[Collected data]
"""

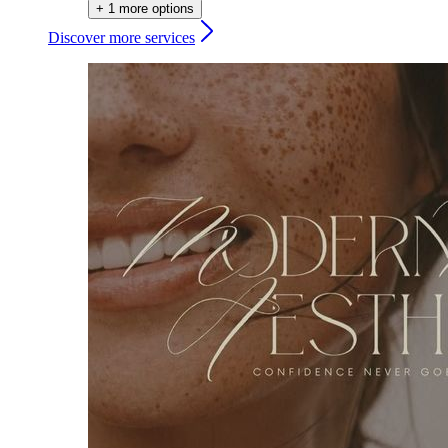
+ 1 more options
Discover more services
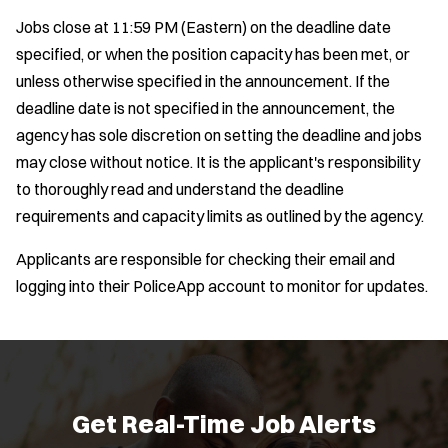
e
p
Jobs close at 11:59 PM (Eastern) on the deadline date
e
r
n
specified, or when the position capacity has been met, or
s
s
unless otherwise specified in the announcement. If the
i
deadline date is not specified in the announcement, the
n
agency has sole discretion on setting the deadline and jobs
n
e
may close without notice. It is the applicant's responsibility
w
to thoroughly read and understand the deadline
w
requirements and capacity limits as outlined by the agency.
i
n
Applicants are responsible for checking their email and
d
o
logging into their PoliceApp account to monitor for updates.
w
)
Location:
*
Use my location
Job Type:
*
Get Real-Time Job Alerts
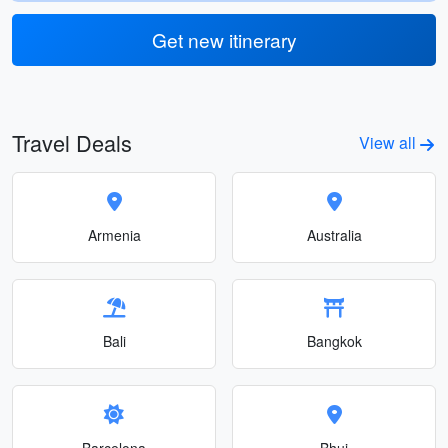
Get new itinerary
Travel Deals
View all
Armenia
Australia
Bali
Bangkok
Barcelona
Bhuj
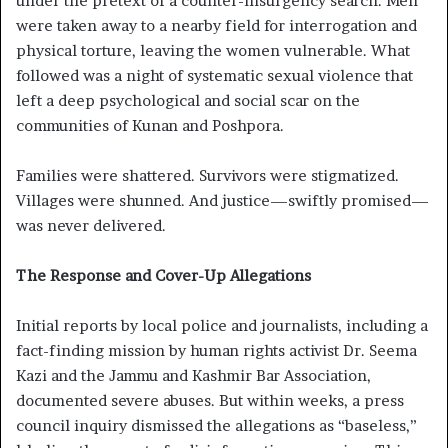
under the pretext of a counter-insurgency search. Men
were taken away to a nearby field for interrogation and
physical torture, leaving the women vulnerable. What
followed was a night of systematic sexual violence that
left a deep psychological and social scar on the
communities of Kunan and Poshpora.
Families were shattered. Survivors were stigmatized.
Villages were shunned. And justice—swiftly promised—
was never delivered.
The Response and Cover-Up Allegations
Initial reports by local police and journalists, including a
fact-finding mission by human rights activist Dr. Seema
Kazi and the Jammu and Kashmir Bar Association,
documented severe abuses. But within weeks, a press
council inquiry dismissed the allegations as “baseless,”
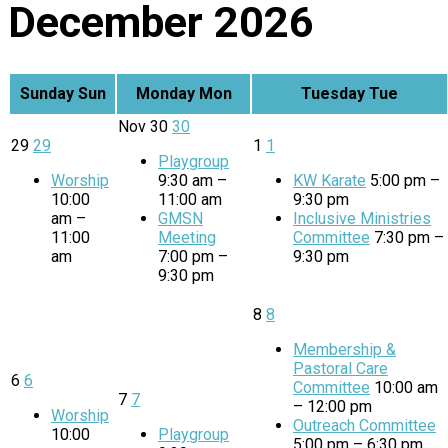
December 2026
Sunday
Sun
Monday
Mon
Tuesday
Tue
Nov
30
30
29
29
1
1
Playgroup
Worship
9:30 am –
KW Karate
5:00 pm –
10:00
11:00 am
9:30 pm
am –
GMSN
Inclusive Ministries
11:00
Meeting
Committee
7:30 pm –
am
7:00 pm –
9:30 pm
9:30 pm
8
8
Membership &
Pastoral Care
6
6
Committee
10:00 am
7
7
– 12:00 pm
Worship
Outreach Committee
10:00
Playgroup
5:00 pm – 6:30 pm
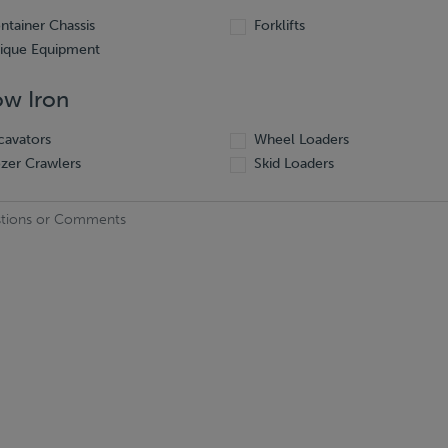
ntainer Chassis
Forklifts
ique Equipment
ow Iron
cavators
Wheel Loaders
zer Crawlers
Skid Loaders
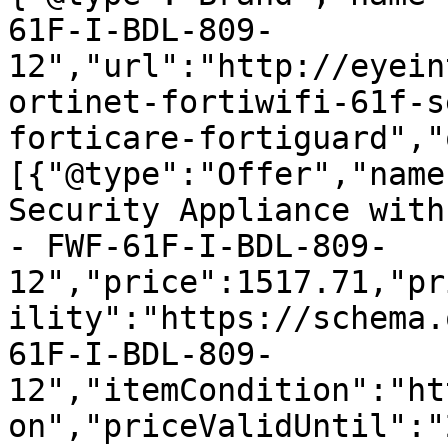
61F-I-BDL-809-
12","url":"http://eyein
ortinet-fortiwifi-61f-s
forticare-fortiguard","
[{"@type":"Offer","name
Security Appliance with
- FWF-61F-I-BDL-809-
12","price":1517.71,"pr
ility":"https://schema.
61F-I-BDL-809-
12","itemCondition":"ht
on","priceValidUntil":"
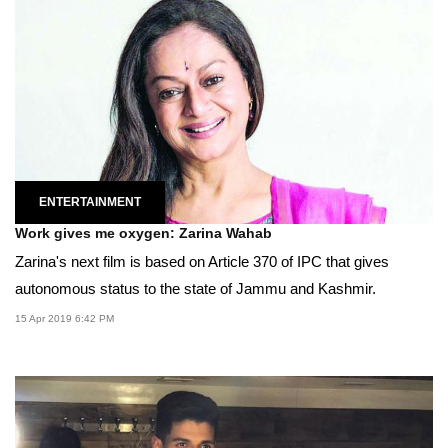
ENTERTAINMENT
Work gives me oxygen: Zarina Wahab
Zarina's next film is based on Article 370 of IPC that gives
autonomous status to the state of Jammu and Kashmir.
15 Apr 2019 6:42 PM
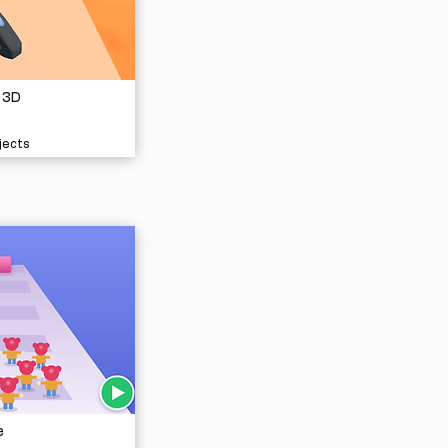
 3D
jects
e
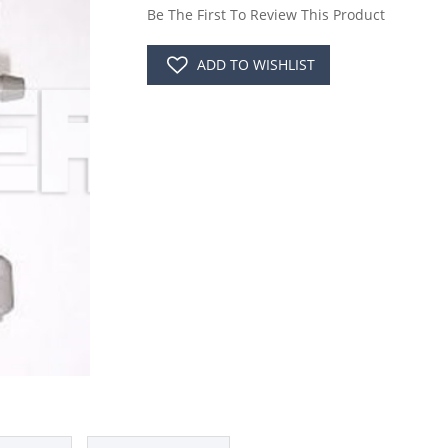
Be The First To Review This Product
ADD TO WISHLIST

"""

### WHAT IS REQUIRED:
Can you turn every line of text in the records above into a Markdown table with the columns "Row" and "Line", numbering the rows and skipping blank lines? Leave the pictures out.

### ANSWER SECTION:
| Row | Line |
|---|---|
| 1 | + 1 more options |
| 2 | Discover more services |
| 3 | e |
| 4 | p |
| 5 | Jobs close at 11:59 PM (Eastern) on the deadline date |
| 6 | e |
| 7 | r |
| 8 | n |
| 9 | specified, or when the position capacity has been met, or |
| 10 | s |
| 11 | s |
| 12 | unless otherwise specified in the announcement. If the |
| 13 | i |
| 14 | deadline date is not specified in the announcement, the |
| 15 | n |
| 16 | agency has sole discretion on setting the deadline and jobs |
| 17 | n |
| 18 | e |
| 19 | may close without notice. It is the applicant's responsibility |
| 20 | w |
| 21 | to thoroughly read and understand the deadline |
| 22 | w |
| 23 | requirements and capacity limits as outlined by the agency. |
| 24 | i |
| 25 | n |
| 26 | Applicants are responsible for checking their email and |
| 27 | d |
| 28 | o |
| 29 | logging into their PoliceApp account to monitor for updates. |
| 30 | w |
| 31 | ) |
| 32 | Location: |
| 33 | * |
| 34 | Use my location |
| 35 | Job Type: |
| 36 | * |
| 37 | Get Real-Time Job Alerts |
| 38 | Get new itinerary |
| 39 | Travel Deals |
| 40 | View all |
| 41 | Armenia |
| 42 | Australia |
| 43 | Bali |
| 44 | Bangkok |
| 45 | Barcelona |
| 46 | Bhuj |
| 47 | under the pretext of a counter-insurgency search. Men |
| 48 | were taken away to a nearby field for interrogation and |
| 49 | physical torture, leaving the women vulnerable. What |
| 50 | followed was a night of systematic sexual violence that |
| 51 | left a deep psychological and social scar on the |
| 52 | communities of Kunan and Poshpora. |
| 53 | Families were shattered. Survivors were stigmatized. |
| 54 | Villages were shunned. And justice—swiftly promised— |
| 55 | was never delivered. |
| 56 | The Response and Cover-Up Allegations |
| 57 | Initial reports by local police and journalists, including a |
| 58 | fact-finding mission by human rights activist Dr. Seema |
| 59 | Kazi and the Jammu and Kashmir Bar Association, |
| 60 | documented severe abuses. But within weeks, a press |
| 61 | council inquiry dismissed the allegations as “baseless,” |
| 62 | December 2026 |
| 63 | Sunday |
| 64 | Sun |
| 65 | Monday |
| 66 | Mon |
| 67 | Tuesday |
| 68 | Tue |
| 69 | Nov |
| 70 | 30 |
| 71 | 30 |
| 72 | 29 |
| 73 | 29 |
| 74 | 1 |
| 75 | 1 |
| 76 | Playgroup |
| 77 | Worship |
| 78 | 9:30 am – |
| 79 | KW Karate |
| 80 | 5:00 pm – |
| 81 | 10:00 |
| 82 | 11:00 am |
| 83 | 9:30 pm |
| 84 | am – |
| 85 | GMSN |
| 86 | Inclusive Ministries |
| 87 | 11:00 |
| 88 | Meeting |
| 89 | Committee |
| 90 | 7:30 pm – |
| 91 | am |
| 92 | 7:00 pm – |
| 93 | 9:30 pm |
| 94 | 9:30 pm |
| 95 | 8 |
| 96 | 8 |
| 97 | Membership & |
| 98 | Pastoral Care |
| 99 | 6 |
| 100 | 6 |
| 101 | Committee |
| 102 | 10:00 am |
| 103 | 7 |
| 104 | 7 |
| 105 | – 12:00 pm |
| 106 | Worship |
| 107 | Outreach Committee |
| 108 | 10:00 |
| 109 | Playgroup |
| 110 | 5:00 pm – 6:30 pm |
| 111 | ntainer Chassis |
| 112 | Forklifts |
| 113 | ique Equipment |
| 114 | ow Iron |
| 115 | cavators |
| 116 | Wheel Loaders |
| 117 | zer Crawlers |
| 118 | Skid Loaders |
| 119 | 61F-I-BDL-809- |
| 120 | 12","url":"http://eyein |
| 121 | ortinet-fortiwifi-61f-s |
| 122 | forticare-fortiguard"," |
| 123 | [{"@type":"Offer","name |
| 124 | Security Appliance with |
| 125 | - FWF-61F-I-BDL-809- |
| 126 | 12","price":1517.71,"pr |
| 127 | ility":"https://schema. |
| 128 | 61F-I-BDL-809- |
| 129 | 12","itemCondition":"ht |
| 130 | on","priceValidUntil":" |
| 131 | ENTERTAINMENT |
| 132 | Work gives me oxygen: Zarina Wahab |
| 133 | Zarina's next film is based on Article 370 of IPC that gives |
| 134 | autonomous status to the state of Jammu and Kashmir. |
| 135 | 15 Apr 2019 6:42 PM |
| 136 |  3D |
| 137 | jects |
| 138 | e |
| 139 | Be The First To Review This Product |
| 140 | ADD TO WISHLIST |